Increasingly more and more “phoning home” is not exactly comfortable, either: thunderbird-settings.thunderbird(.)net location.services.mozilla(.)com addons.thunderbird(.)net versioncheck.addons.thunderbird(.)net services.addons.thunderbird(.)net, etc. Perhaps people today, both users and developers, feel something like this is normal, because things were already more or less like this when they were born.

Re: Micro$oft - It might be that after raped by Google, the society has been desensitized and stopped feeling anything about “minor details.” Why worrying now? You use a Windows 10 passport account (what is it called?) just to log on to “your own” computer and also a Gmail account anyway, right? So bad news is, your privacy is almost zero already.

[-] Saki@monero.town 2 points 1 year ago* (last edited 1 year ago)

Thanks for posting the pic!
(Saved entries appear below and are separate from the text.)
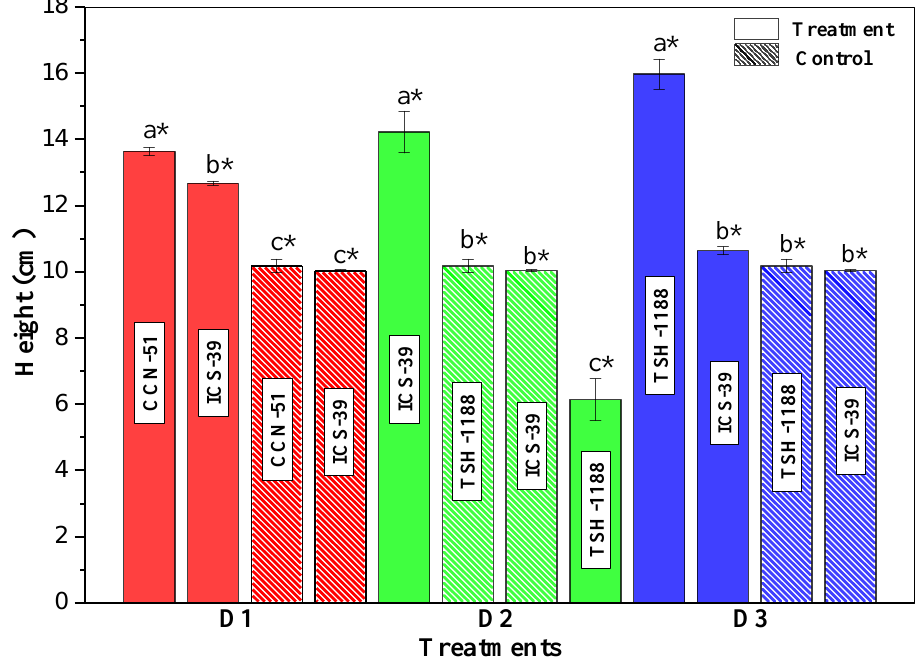
Figure 9. Mean heights for the different zeolite 5A treatments applied to the different genotypes with respect to a seedling contaminated only with Ni +2 : (a) red 1 g zeolite, (b) green 2 g zeolite, and (c) blue 4 g zeolite. We can note that the D3 treatment for G3 for the height variable resulted in reaching the greatest height compared to the other treatments. * p < 0.05. a, b, c, and d denote the groups that had statistical significance among themselves, within each treatment. groups that had statistical significance among themselves, within each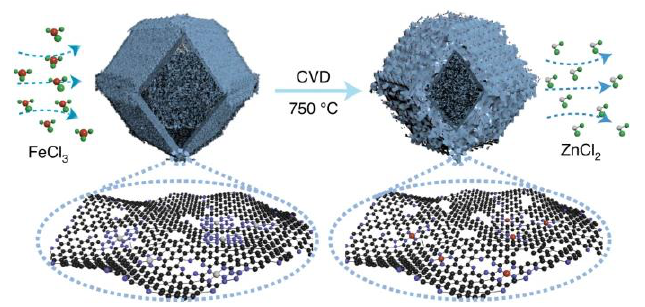
Figure 4. Preparation of FeNC-CVD-750 via CVD strategy. Reprinted with permission from Ref. [56]. Copyright 2021, Springer Nature.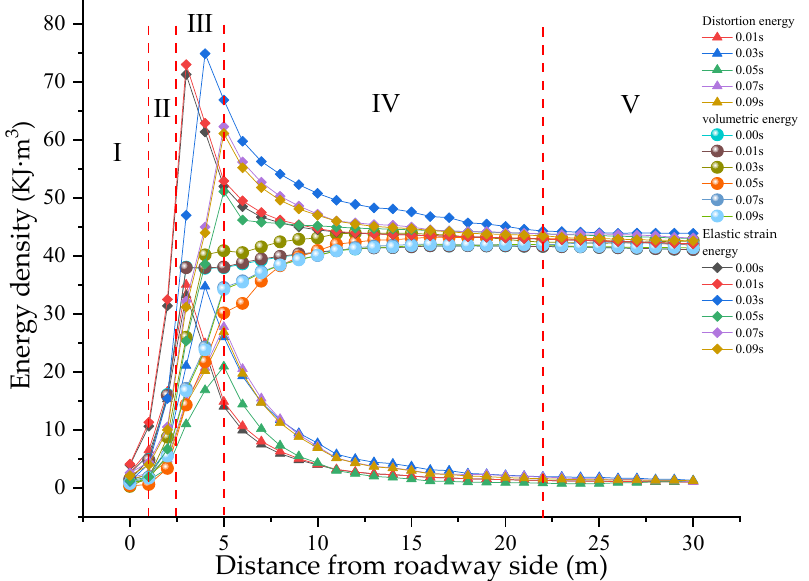
Figure 6. Dynamic Evolution Curves of the Energy Density of Surrounding Rock under Dynamic Load Disturbance. ( Ⅰ –broken zone; II– original plastic zone; III– newly added plastic zone; IV –elastic zone; V– stress zone of primary rock ) .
So this is the source of the quotes about the kidnapping incident.

The key point is, you have the choice.

This could mean two different things. 1) You have the choice to use XMR; draw your own conclusions. [positive implications] -OR- 2) Monero is not good; there is no option to freeze it. [negative implications]

PS: Happened to find a still-working privacy instance (Tor-friendly) https://nitter.oksocial.net/cz_binance/status/1723032911278960959#m and I’ll quote:

CZ 🔶 Binance The key point is, you have the choice.

Crypto Eagles I have no choice coz I am afraid of BANKS 😅 so i am all in $BTC

CZ 🔶 Binance It's a good choice. We are lucky to have it.